---------- Data in this exercise ----------
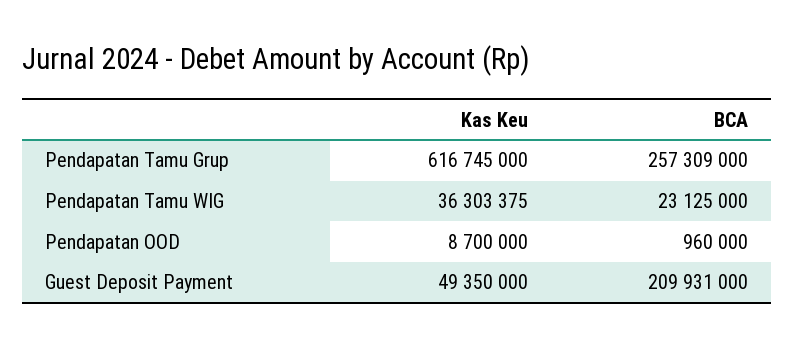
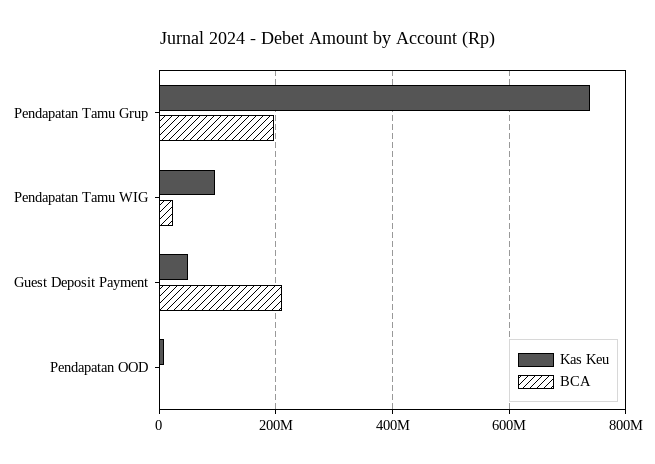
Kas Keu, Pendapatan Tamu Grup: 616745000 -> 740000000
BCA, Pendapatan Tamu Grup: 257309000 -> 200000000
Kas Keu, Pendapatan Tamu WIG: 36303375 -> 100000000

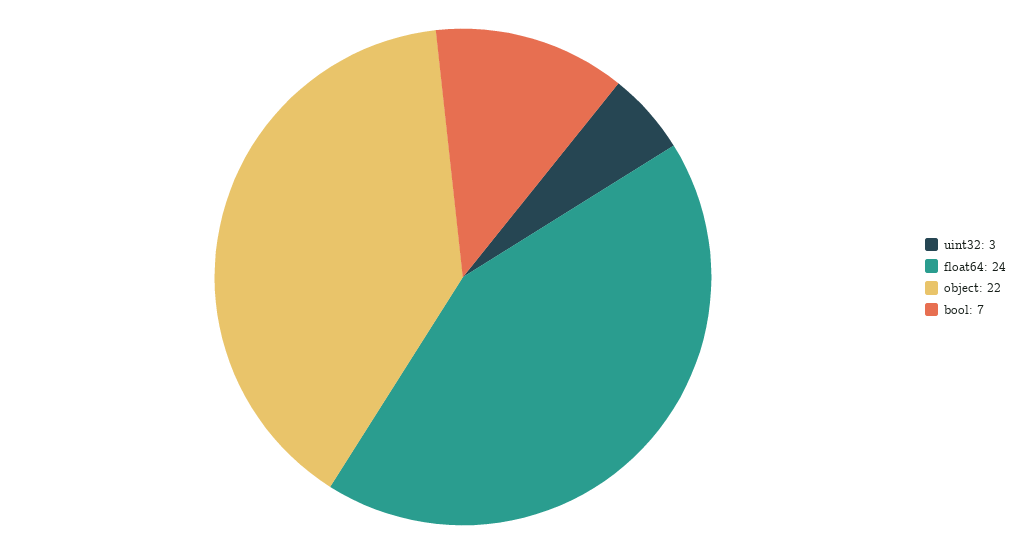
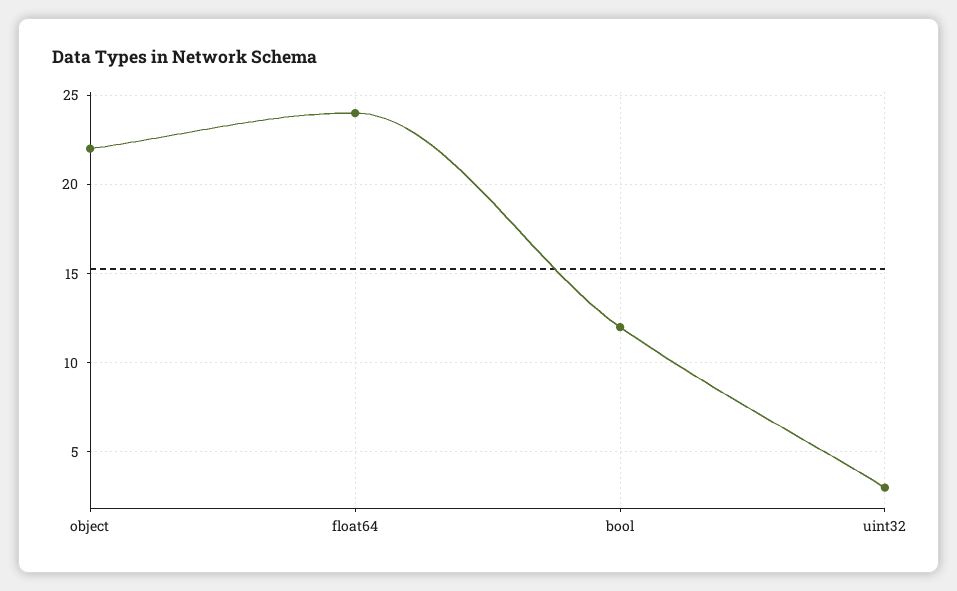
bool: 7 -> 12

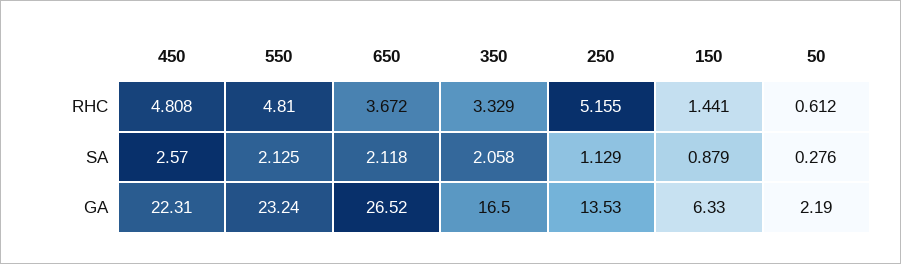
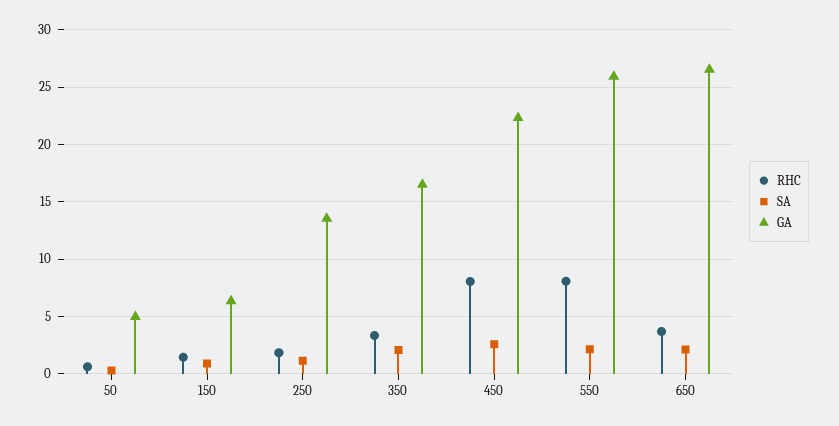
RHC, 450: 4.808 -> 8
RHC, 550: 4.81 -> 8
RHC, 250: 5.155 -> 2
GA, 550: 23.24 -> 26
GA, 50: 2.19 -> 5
----------
» **Work order**:
The data above must be given back verbatim, minus its images.

» **Your solution**:
Kas Keu, Pendapatan Tamu Grup: 616745000 -> 740000000
BCA, Pendapatan Tamu Grup: 257309000 -> 200000000
Kas Keu, Pendapatan Tamu WIG: 36303375 -> 100000000

bool: 7 -> 12

RHC, 450: 4.808 -> 8
RHC, 550: 4.81 -> 8
RHC, 250: 5.155 -> 2
GA, 550: 23.24 -> 26
GA, 50: 2.19 -> 5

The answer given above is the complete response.